On the Major League Baseball calendar, it is still a long way from the end of September, when division titles and wild-card berths are decided. The All-Star Game break, the traditional dividing line between the first and second halves of the season, which this year begins on July 12, is over three weeks from today. So it’s too early to dismiss or cement most teams’ chances to make it to the postseason.
The Yankees and the Mets, New York’s two MLB franchises, are viewed through disparate lenses. The Yankees are expected to annually compete for a World Series title in contrast to the Mets, whose history has seen short periods of prosperity and long spans of futility. They have been a tale of two cities, the Yankees a representation of the upper economic and social class, and the Mets symbolizing the working class.
Thus far this season, they have been trending in uncharacteristically opposite directions. At the start of the week, the Yankees were in an unfamiliar position. With a record of 33-32, they were 8.5 games behind the American League East leading Tampa Bay Rays. The Yankees were also looking up at the second place Boston Red Sox and third place Toronto Blue Jays. The only team in the division with a worse record was the perennial bottom-dwelling Baltimore Orioles.
On Sunday, after his troops were swept in a three-game road series against the Philadelphia Phillies, the beleaguered Yankees manager Aaron Boone lashed out at a reporter who asked him if his team had become used to losing.

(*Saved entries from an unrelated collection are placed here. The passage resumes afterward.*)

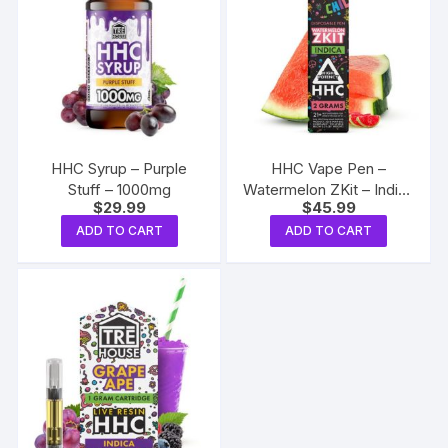
HHC Syrup – Purple
HHC Vape Pen –
Stuff – 1000mg
Watermelon ZKit – Indica
$
29.99
$
45.99
2g
ADD TO CART
ADD TO CART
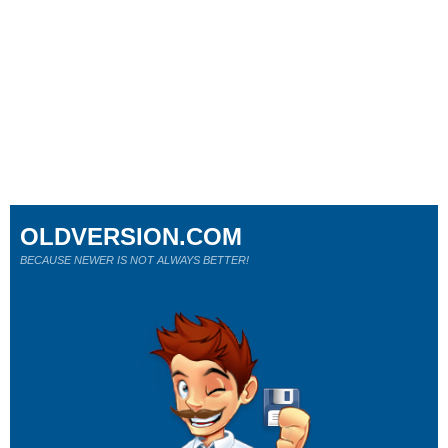
OLDVERSION.COM
BECAUSE NEWER IS NOT ALWAYS BETTER!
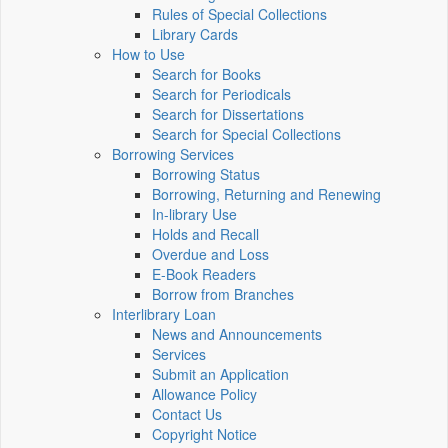
Rules of Special Collections
Library Cards
How to Use
Search for Books
Search for Periodicals
Search for Dissertations
Search for Special Collections
Borrowing Services
Borrowing Status
Borrowing, Returning and Renewing
In-library Use
Holds and Recall
Overdue and Loss
E-Book Readers
Borrow from Branches
Interlibrary Loan
News and Announcements
Services
Submit an Application
Allowance Policy
Contact Us
Copyright Notice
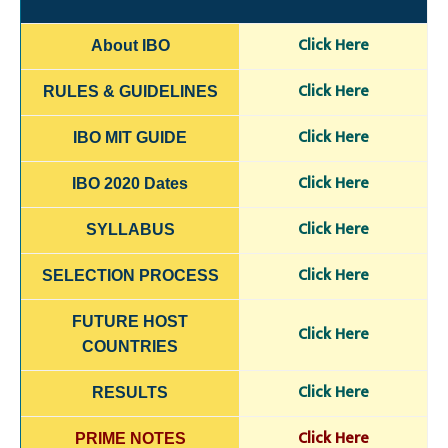
C
lick H
e
re
About IBO
Click Here
RULES & GUIDELINES
Click Here
IBO MIT GUIDE
Click Here
IBO 2020 Dates
Click H
ere
SYLLABUS
Click Here
SELECTION
PROCESS
FUTURE HOST
Click Here
COUNTRIES
Click Here
RESULTS
Click Here
PRIME NOTES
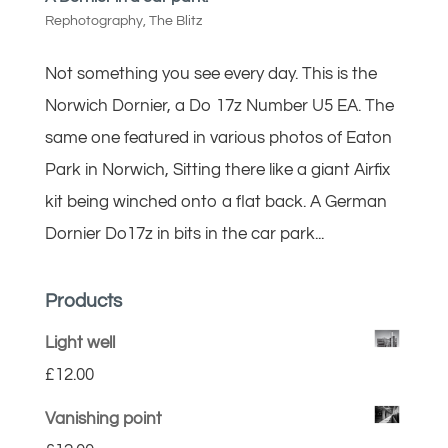
Rephotography
,
The Blitz
Not something you see every day. This is the
Norwich Dornier, a Do 17z Number U5 EA. The
same one featured in various photos of Eaton
Park in Norwich, Sitting there like a giant Airfix
kit being winched onto a flat back. A German
Dornier Do17z in bits in the car park...
Products
Light well
£
12.00
Vanishing point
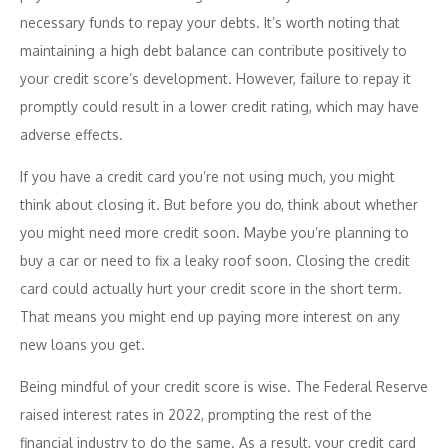
necessary funds to repay your debts. It’s worth noting that
maintaining a high debt balance can contribute positively to
your credit score’s development. However, failure to repay it
promptly could result in a lower credit rating, which may have
adverse effects.
If you have a credit card you’re not using much, you might
think about closing it. But before you do, think about whether
you might need more credit soon. Maybe you’re planning to
buy a car or need to fix a leaky roof soon. Closing the credit
card could actually hurt your credit score in the short term.
That means you might end up paying more interest on any
new loans you get.
Being mindful of your credit score is wise. The Federal Reserve
raised interest rates in 2022, prompting the rest of the
financial industry to do the same. As a result, your credit card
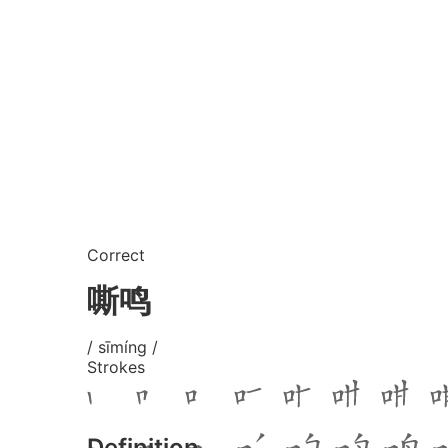
Correct
嘶鸣
/ sīmíng /
Strokes
Definition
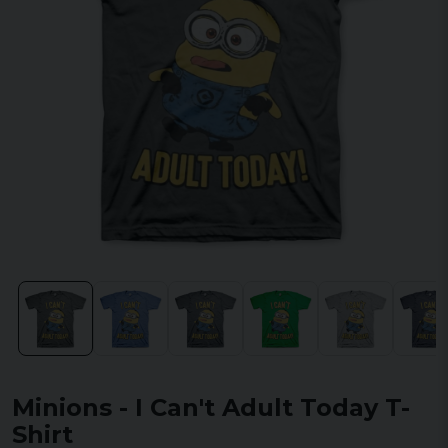
Minions - I Can't Adult Today T-
Shirt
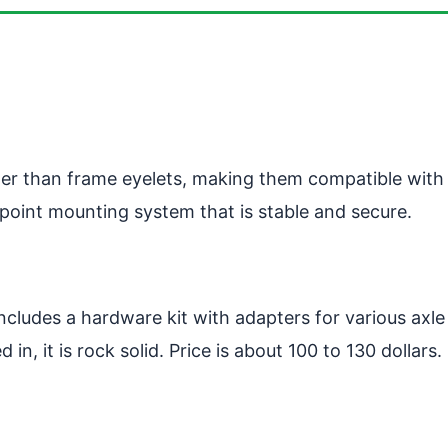
er than frame eyelets, making them compatible with b
point mounting system that is stable and secure.
ncludes a hardware kit with adapters for various axle
 in, it is rock solid. Price is about 100 to 130 dollars.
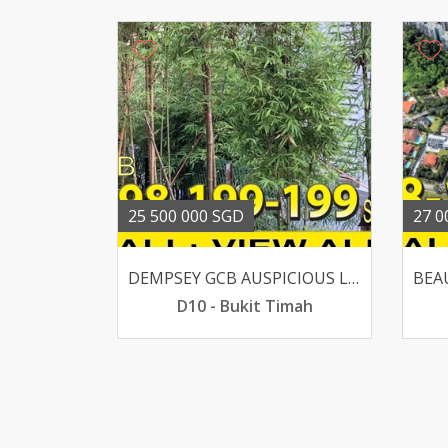
25 500 000 SGD
27 0
DEMPSEY GCB AUSPICIOUS LUCKY HOUSE SUITS AA OR REBUILT
D10 - Bukit Timah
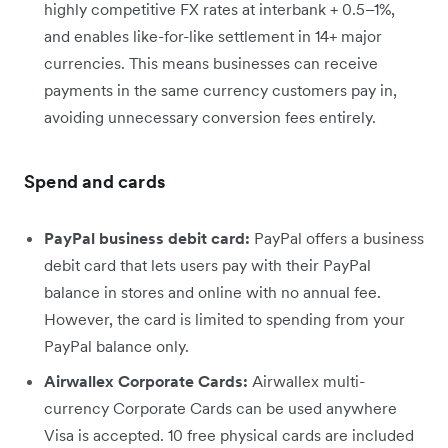
highly competitive FX rates at interbank + 0.5–1%,
and enables like-for-like settlement in 14+ major
currencies. This means businesses can receive
payments in the same currency customers pay in,
avoiding unnecessary conversion fees entirely.
Spend and cards
PayPal business debit card:
PayPal offers a business
debit card that lets users pay with their PayPal
balance in stores and online with no annual fee.
However, the card is limited to spending from your
PayPal balance only.
Airwallex Corporate Cards:
Airwallex multi-
currency Corporate Cards can be used anywhere
Visa is accepted. 10 free physical cards are included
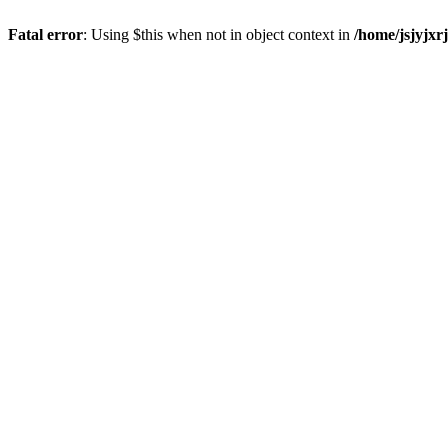
Fatal error
: Using $this when not in object context in
/home/jsjyjxr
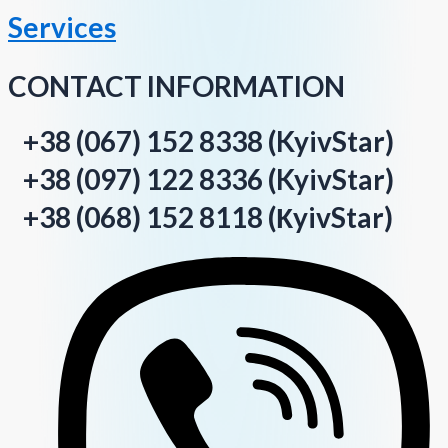
Services
CONTACT INFORMATION
+38 (067) 152 8338 (KyivStar)
+38 (097) 122 8336 (KyivStar)
+38 (068) 152 8118 (КyivStar)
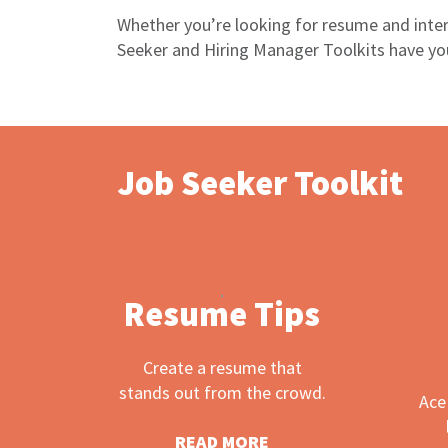
Whether you’re looking for resume and inter
Seeker and Hiring Manager Toolkits have you
Job Seeker Toolkit
Resume Tips
Create a resume that
stands out from the crowd.
Ace
READ MORE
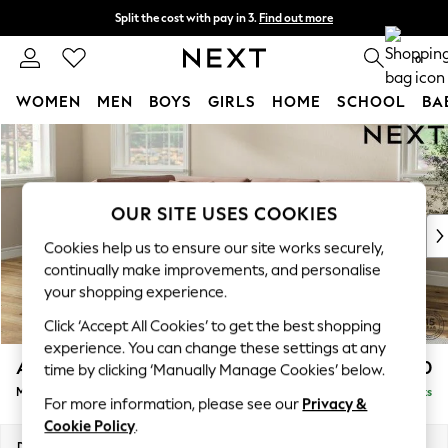
Split the cost with pay in 3.
Find out more
Next day delivery - order by 11pm. T&Cs apply
0
WOMEN
MEN
BOYS
GIRLS
HOME
SCHOOL
BA
Skip to Main Content
For You
WOMEN
New In & Trending
New: This Week
OUR SITE USES COOKIES
New: NEXT
Cookies help us to ensure our site works securely,
Top Picks
continually make improvements, and personalise
Trending On Social
your shopping experience.
Polka Dots
Click ‘Accept All Cookies’ to get the best shopping
Summer Textures
experience. You can change these settings at any
Blues & Chambrays
Ashford Relaxed Sit
£2,350
time by clicking ‘Manually Manage Cookies’ below.
Summer Whites
Medium Corner Chaise - Left Hand
Delivered in 8 Weeks
Chocolate Brown
For more information, please see our
Privacy &
Linen Collection
Cookie Policy
.
New Season Workwear
Dimensions:
W273 x H96 x D185cm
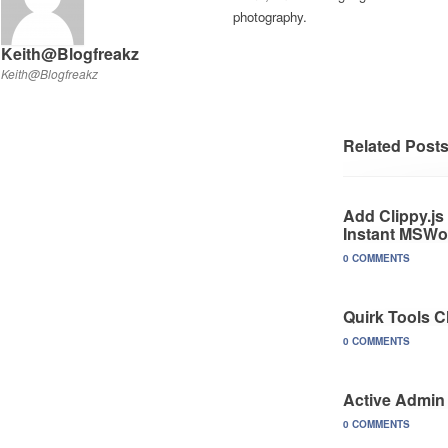
photography.
Keith@Blogfreakz
Keith@Blogfreakz
Related Post
Add Clippy.js
Instant MSWo
0 COMMENTS
Quirk Tools 
0 COMMENTS
Active Admin
0 COMMENTS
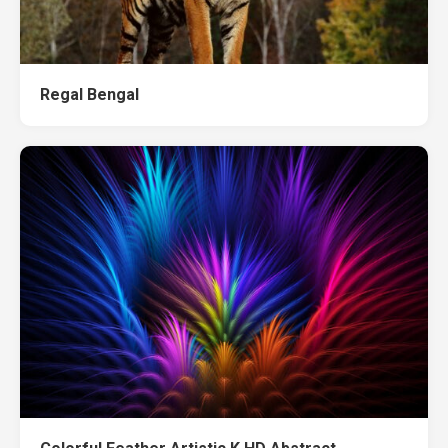
Regal Bengal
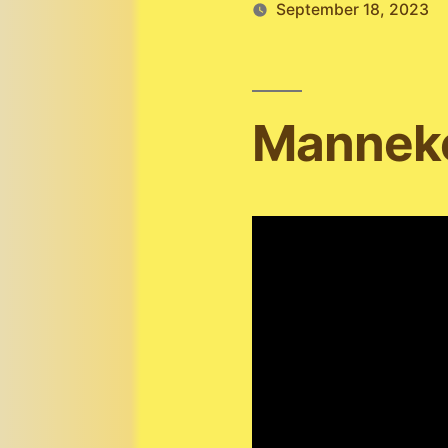
September 18, 2023
Manneke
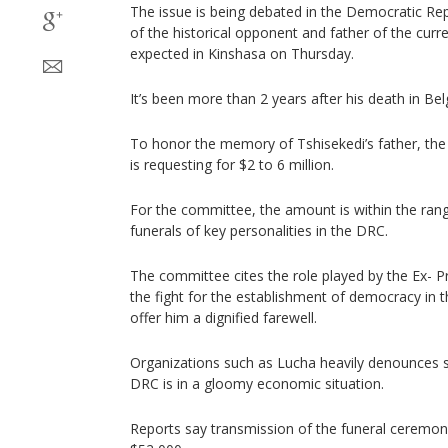
The issue is being debated in the Democratic Re
of the historical opponent and father of the curr
expected in Kinshasa on Thursday.
It’s been more than 2 years after his death in Be
To honor the memory of Tshisekedi’s father, the
is requesting for $2 to 6 million.
For the committee, the amount is within the rang
funerals of key personalities in the DRC.
The committee cites the role played by the Ex- Pri
the fight for the establishment of democracy in t
offer him a dignified farewell.
Organizations such as Lucha heavily denounces s
DRC is in a gloomy economic situation.
Reports say transmission of the funeral ceremony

“No,” Boone emphatically responded. “I know them too well and I don’t think there’s any getting used to freakin’ losing. Hell no!” He then capped off his anger by saying, “Get the hell out of here with that!” Despite making the playoffs in 21 of the past 25 seasons, the Yankees haven’t won a World Series title since 2009.
Unsurprisingly, there’s been rising frustration among their fan base and speculation coming from various media sources that Boone’s job is in jeopardy. More so than Boone, it is Yankees general manager Brian Cashman who is accountable for the team’s substandard results.
Wholly shackled to analytics, Cashman has ostensibly abandoned fundamental concepts of the game such as assembling a balanced lineup of contact hitters, moving runners from base to base and valuing speed on the bat paths, for the philosophy of chasing all or nothing home runs, counterintuitively concluding that moderate homer to high strikeout ratios for batters is a logical winning concept. The Yankees’ .234 batting average was 19th out of MLB’s 30 teams when they began a three-game series on Tuesday versus the Blue Jays in Toronto.
On the other hand, the Mets were 33-25 after a 5-2 win over the Chicago Cubs at Citi Field on Monday, the opener of a four-game series. They were in first place in the National League East, although the Mets had played five less games than the second place Phillies—who they led by 3.5 games—due to COVID-19 postponements early in the season.
Despite a rash of injuries, the Mets were riding the strength of their pitching staff, anchored by the historically great starter Jacob de Grom. After carrying the Mets to a 3-2 win over the San Diego Padres last Friday, de Grom, who was 6-2, had the lowest ERA ever through 10 starts since ERA became an official statistic in 1913. At 0.56, it was slightly below Hall of Famer Juan Marichal’s 0.59 in 1966.
Mets cynics still need to see them deep in the pennant race in late summer to believe they are a contender. That’s fair given their past failures. But right now they look like a much smarter bet than the Yankees to be playing games in the fall.